Técnicos brasileiros venceram quatro dos cinco duelos contra estrangeiros nas oitavas da Copa do Brasil

A fase de oitavas de final da Copa do Brasil, encerrada na última quinta-feira, foi um prato cheio para aqueles que gostam de separar os técnicos do país entre brasileiros e estrangeiros. Dos oito confrontos, cinco representaram um embate entre eles. E o resultado foi uma vitória de lavada para os técnicos nacionais.

Os brasileiros levaram a melhor em quatro duelos: São Paulo x Palmeiras (com o time de Rogério Ceni eliminando o de Abel Ferreira), Fluminense x Cruzeiro (Fernando Diniz superou Paulo Pezzolano), América-MG x Botafogo (Mancini eliminou a equipe de Luis Castro) e Atlético-MG x Flamengo (Dorival Junior avançou no embate com "Turco" Mohammed). O único confronto em que um estrangeiro saiu vitorioso foi entre o Fortaleza, de Vojvoda, e o Ceará, de Marquinhos Santos.

Dos oito treinadores que sobreviveram na competição, agora apenas dois não são brasileiros. Além do argentino Vojvoda, o português Vitor Pereira, do Corinthians. Ele se classificou levando a melhor no clássico com o Santos. No primeiro jogo do confronto, o time da Vila Belmiro era treinado pelo também argentino Fabián Bustos, demitido duas semanas depois. No segundo, o interino Marcelo Fernandes esteve na beira do gramado.

Já entre as seis equipes treinadas por brasileiros, há ainda a presença do Athletico de Luiz Felipe Scolari.
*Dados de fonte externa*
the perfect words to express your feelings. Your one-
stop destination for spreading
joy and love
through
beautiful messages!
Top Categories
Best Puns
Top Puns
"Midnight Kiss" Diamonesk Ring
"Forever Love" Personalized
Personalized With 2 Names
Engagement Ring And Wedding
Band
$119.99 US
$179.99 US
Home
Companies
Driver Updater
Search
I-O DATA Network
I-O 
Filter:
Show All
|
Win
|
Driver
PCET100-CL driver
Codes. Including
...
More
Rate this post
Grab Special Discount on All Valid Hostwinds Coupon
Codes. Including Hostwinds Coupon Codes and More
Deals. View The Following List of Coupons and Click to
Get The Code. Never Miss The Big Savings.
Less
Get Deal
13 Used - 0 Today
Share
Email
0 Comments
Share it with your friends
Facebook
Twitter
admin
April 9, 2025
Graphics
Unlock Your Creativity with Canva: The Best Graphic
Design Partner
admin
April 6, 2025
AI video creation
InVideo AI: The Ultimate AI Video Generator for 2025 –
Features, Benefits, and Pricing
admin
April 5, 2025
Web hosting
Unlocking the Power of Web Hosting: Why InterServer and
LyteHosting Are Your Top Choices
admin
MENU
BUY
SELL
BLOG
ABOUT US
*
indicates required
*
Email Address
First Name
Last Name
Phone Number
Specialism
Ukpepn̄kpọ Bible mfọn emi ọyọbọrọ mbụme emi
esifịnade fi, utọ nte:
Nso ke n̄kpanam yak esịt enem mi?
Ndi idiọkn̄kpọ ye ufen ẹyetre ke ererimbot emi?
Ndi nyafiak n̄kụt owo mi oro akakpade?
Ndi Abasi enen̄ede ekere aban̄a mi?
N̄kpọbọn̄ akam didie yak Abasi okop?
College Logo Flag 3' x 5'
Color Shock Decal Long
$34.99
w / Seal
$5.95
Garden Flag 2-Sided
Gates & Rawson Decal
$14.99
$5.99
Nas oitavas, ele saiu vencedor no confronto com o Bahia, de Enderson Moreira.

Na Série A, situação inversa

O amplo domínio dos times treinados por brasileiros na Copa do Brasil é tentador para os nacionalistas. Só que, na Série A, ele não se confirma. Até agora, 84 jogos representaram um confronto direto técnicos do país x técnicos de fora. O resultado mais comum é a vitória das equipes dirigidas pelos gringos e os empates (ocorreram 30 vezes cada um). Por último, o triunfo dos clubes com um brasileiro à frente (24 partidas).

A Série A 2022 representa o ápice da invasão estrangeira na elite do futebol brasileiro. Ao longo da competição, dez equipes tiveram um nome de fora do país no comando. Atualmente este número já caiu. Hoje, são seis. Três deles ocupam o G-4 do torneio: o Palmeiras, com Abel Ferreira (1º), o Corinthians, de Vitor Pereira (2º) e o Atlético-MG, de "Turco" Mohammed (4º). Por outro lado, o Fortaleza de Vojvoda segura a lanterna da competição. Já o Botafogo, de Castro, é o 10º; enquanto o Cuiabá, de António Oliveira, é o 13º, e o Coritiba, de Gustavo Morínigo, o 14º.